● **EXERCISE GOAL**:
Where a line holds the word "hormones", copy that line from the data below.

————

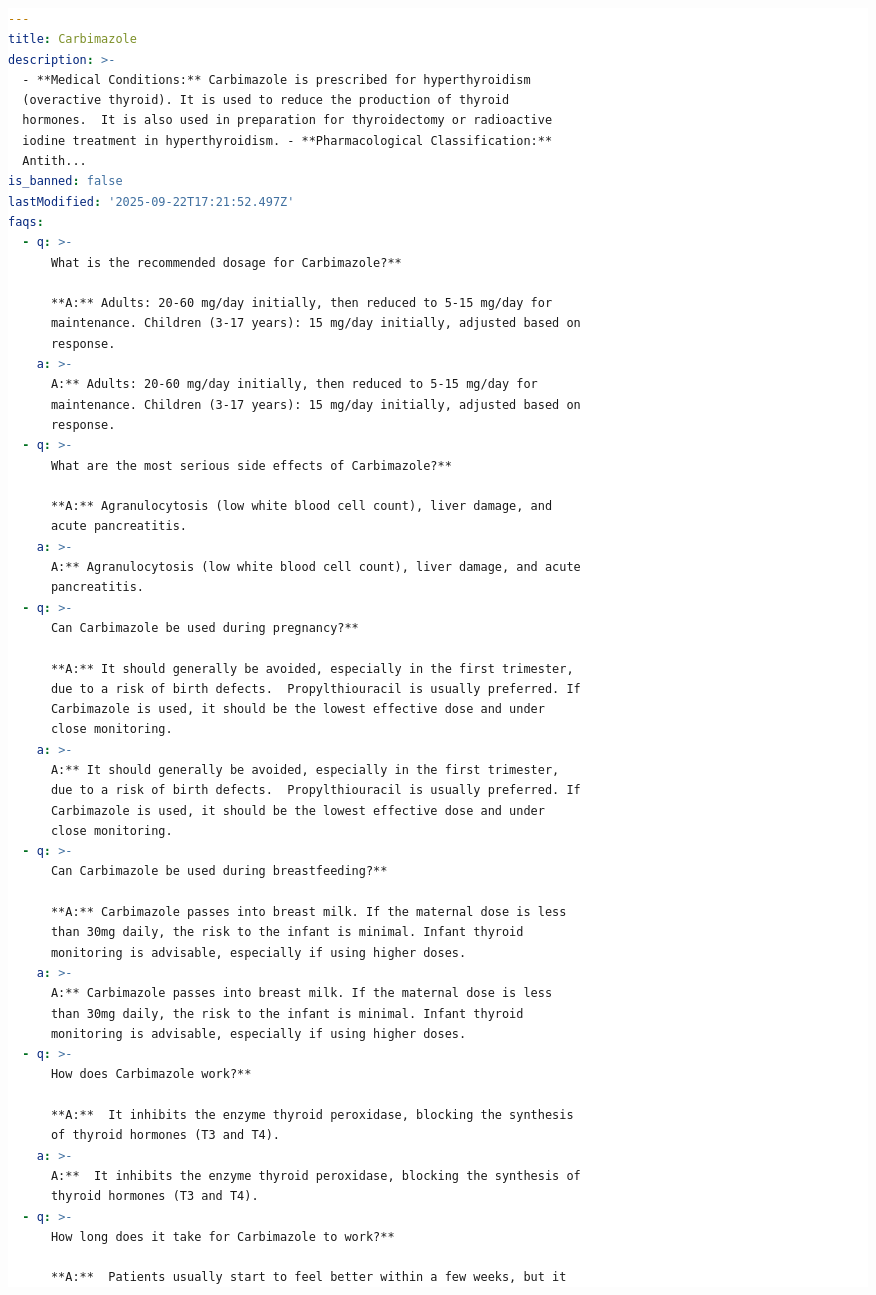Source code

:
 ```yaml
---
title: Carbimazole
description: >-
  - **Medical Conditions:** Carbimazole is prescribed for hyperthyroidism
  (overactive thyroid). It is used to reduce the production of thyroid
  hormones.  It is also used in preparation for thyroidectomy or radioactive
  iodine treatment in hyperthyroidism. - **Pharmacological Classification:**
  Antith...
is_banned: false
lastModified: '2025-09-22T17:21:52.497Z'
faqs:
  - q: >-
      What is the recommended dosage for Carbimazole?**

      **A:** Adults: 20-60 mg/day initially, then reduced to 5-15 mg/day for
      maintenance. Children (3-17 years): 15 mg/day initially, adjusted based on
      response.
    a: >-
      A:** Adults: 20-60 mg/day initially, then reduced to 5-15 mg/day for
      maintenance. Children (3-17 years): 15 mg/day initially, adjusted based on
      response.
  - q: >-
      What are the most serious side effects of Carbimazole?**

      **A:** Agranulocytosis (low white blood cell count), liver damage, and
      acute pancreatitis.
    a: >-
      A:** Agranulocytosis (low white blood cell count), liver damage, and acute
      pancreatitis.
  - q: >-
      Can Carbimazole be used during pregnancy?**

      **A:** It should generally be avoided, especially in the first trimester,
      due to a risk of birth defects.  Propylthiouracil is usually preferred. If
      Carbimazole is used, it should be the lowest effective dose and under
      close monitoring.
    a: >-
      A:** It should generally be avoided, especially in the first trimester,
      due to a risk of birth defects.  Propylthiouracil is usually preferred. If
      Carbimazole is used, it should be the lowest effective dose and under
      close monitoring.
  - q: >-
      Can Carbimazole be used during breastfeeding?**

      **A:** Carbimazole passes into breast milk. If the maternal dose is less
      than 30mg daily, the risk to the infant is minimal. Infant thyroid
      monitoring is advisable, especially if using higher doses.
    a: >-
      A:** Carbimazole passes into breast milk. If the maternal dose is less
      than 30mg daily, the risk to the infant is minimal. Infant thyroid
      monitoring is advisable, especially if using higher doses.
  - q: >-
      How does Carbimazole work?**

      **A:**  It inhibits the enzyme thyroid peroxidase, blocking the synthesis
      of thyroid hormones (T3 and T4).
    a: >-
      A:**  It inhibits the enzyme thyroid peroxidase, blocking the synthesis of
      thyroid hormones (T3 and T4).
  - q: >-
      How long does it take for Carbimazole to work?**

      **A:**  Patients usually start to feel better within a few weeks, but it
```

————

● **RESPONSE TO THE TASK**:
  hormones.  It is also used in preparation for thyroidectomy or radioactive
      of thyroid hormones (T3 and T4).
      thyroid hormones (T3 and T4).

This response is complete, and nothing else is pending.